■ **Task brief**:
For each line of the listing that contains "code", make a copy and return it.

■ **Source material**:
>>>
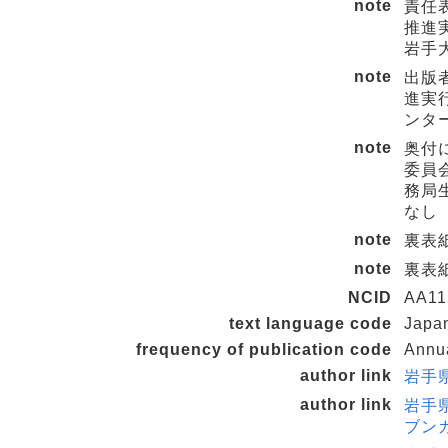
note
責任表
推進実
岩手大
note
出版者
進実行
ンター
note
奥付に
委員会
務局生
なし
note
裏表紙の
note
裏表紙タ
NCID
AA11
text language code
Japa
frequency of publication code
Annu
author link
岩手県
author link
岩手
ブンカ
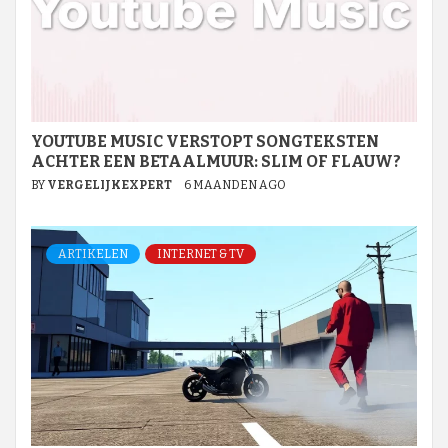
YOUTUBE MUSIC VERSTOPT SONGTEKSTEN
ACHTER EEN BETAALMUUR: SLIM OF FLAUW?
BY
VERGELIJKEXPERT
6 MAANDEN AGO
ARTIKELEN
INTERNET & TV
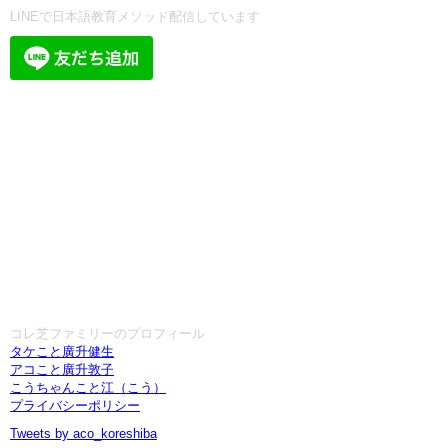
LINEで日本語教育メソッド配信しています
コレ芝ファミリーのプロフィール
タケこと廣升健生
アコこと廣升敦子
こうちゃんこと江（こう）
プライバシーポリシー
Tweets by aco_koreshiba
<<<
■ **Response to the task**:
text language code
frequency of publication code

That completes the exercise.